TUNISIE
26/06/2018 14h:05 CET

La Confédération Syndicale Internationale préoccupée par les retombées de la hausse du taux d’intérêt directeur par la BCT

Selon la CSI, le gouvernement tunisien devrait combattre l’évasion fiscale, les flux financiers illicites et l’exploitation des travailleurs.

La confédération syndicale internationale a estimé dans un communiqué rendu public lundi , que la décision de la Banque centrale de Tunisie d’augmenter le taux directeur, peut ralentir la relance économique tunisienne.

Ralentissement de la relance économique

Un taux d’inflation atteignant les 7,7%, une décision gouvernementale gelant les salaires dans le secteur public et une revue à la hausse hausse des taxes de la consommation, sont tous des facteurs loin d’être propices pour la relance économique tunisienne, a affirmé la confédération dans son communiqué, surtout avec la dernière augmentation du taux d’intérêt à 6,75%.

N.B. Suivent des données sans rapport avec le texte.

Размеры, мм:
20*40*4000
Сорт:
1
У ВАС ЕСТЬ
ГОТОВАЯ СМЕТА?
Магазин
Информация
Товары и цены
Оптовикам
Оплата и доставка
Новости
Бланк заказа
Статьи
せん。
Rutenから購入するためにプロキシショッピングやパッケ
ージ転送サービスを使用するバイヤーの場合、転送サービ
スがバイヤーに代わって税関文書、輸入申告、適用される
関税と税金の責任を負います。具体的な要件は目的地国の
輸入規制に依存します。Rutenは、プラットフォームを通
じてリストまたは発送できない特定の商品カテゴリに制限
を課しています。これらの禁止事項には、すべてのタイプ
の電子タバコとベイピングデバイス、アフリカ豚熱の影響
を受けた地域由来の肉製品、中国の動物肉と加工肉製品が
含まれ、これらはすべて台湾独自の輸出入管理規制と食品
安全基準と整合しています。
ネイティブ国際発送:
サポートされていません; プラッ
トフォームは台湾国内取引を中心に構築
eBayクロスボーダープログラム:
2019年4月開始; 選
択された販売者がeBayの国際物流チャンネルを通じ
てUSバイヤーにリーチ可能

Dans ce sens, la secrétaire générale de la CSI, Sharan Burrow, a expliqué que “les augmentations des taux d’intérêt, au cours des dernières années, ont manqué de réduire l’inflation. Cette nouvelle augmentation ralentira de plus belle une économie tunisienne titubante, exacerbant par là-même les souffrances” indique le communiqué.

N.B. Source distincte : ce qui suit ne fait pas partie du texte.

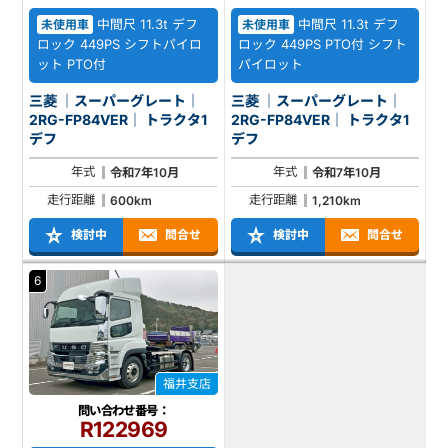
中間尺 11.3t デフ
中間尺 11.3t デフ
未使用車
未使用車
ロック 449PS シフトパイロ
ロック 449PS PTO付 シフト
ット PTO付
パイロット
三菱 ｜スーパーグレート｜
三菱 ｜スーパーグレート｜
2RG-FP84VER｜ トラクタ1
2RG-FP84VER｜ トラクタ1
デフ
デフ
年式
年式
令和7年10月
令和7年10月
走行距離
走行距離
600km
1,210km
検討中
問合せ
検討中
問合せ
6
福井支店
問い合わせ番号：
R122969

La CSI a prévenu, également, que la demande du Fonds Monétaire International auprès du gouvernement tunisien de hausser les taux d’intérêt, tout en lui enjoignant de procéder à l’ouverture totale de son marché des changes pour attirer l’investissement étranger, est une démarche qui entraînera aussi une augmentation des taux d’intérêt pour les petites entreprises locales dotées d’un potentiel de création d’emplois.

Diminution inquiétante du pouvoir d’achat

Entre le dinar tunisien qui poursuit sa dégringolade et les pressions inflationnistes, ayant motivé la hausse par la Banque centrale de son taux d’intérêt directeur de 100 points, le faisant passer de 5,75% à 6,75%, le secrétaire général de l’UGTT, Noureddine Tabboubi, a affirmé sa désapprobation envers cette mesure qui risque selon lui de nuire à l’entreprise, à l’investissement et au pouvoir d’achat: “une telle mesure a des répercussions néfastes sur l’investissement et la croissance, exacerbant l’actuelle conjoncture de crise économique et réduisant encore davantage le pouvoir d’achat déjà sévèrement amputé des travailleurs” ajoute le communiqué.

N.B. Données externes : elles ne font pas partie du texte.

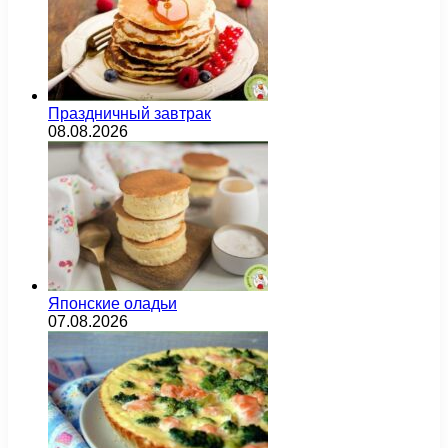
Праздничный завтрак
08.08.2026
Японские оладьи
07.08.2026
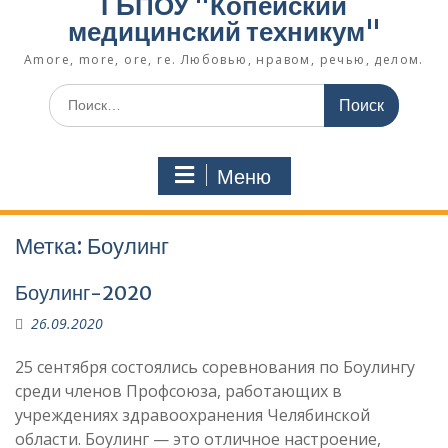
ГБПОУ "Копейский
медицинский техникум"
Amore, more, ore, re. Любовью, нравом, речью, делом.
Поиск
по:
Меню
Метка:
Боулинг
Боулинг-2020
26.09.2020
25 сентября состоялись соревнования по Боулингу
среди членов Профсоюза, работающих в
учреждениях здравоохранения Челябинской
области. Боулинг — это отличное настроение,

La CSI appelle le gouvernement tunisien à mettre fin à l’évasion fiscale

La CSI a par ailleurs appelé le gouvernement tunisien à mettre fin à l’évasion fiscale et aux flux financiers illicites et à combattre l’exploitation des travailleurs dans l’économie informelle. Il devrait, par ailleurs, s’abstenir de procéder au licenciement en masse d’employés de la fonction publique, qui a fait partie des prescriptions du FMI par le passé.

 À cet égard, Sharan Burrow a assuré que “le gouvernement devrait instaurer des politiques fiscales et monétaires qui participent à la création d’emplois et au développement continu de l’économie nationale, et la communauté internationale, dont le FMI, sont appelés à apporter leur soutien en ce sens”.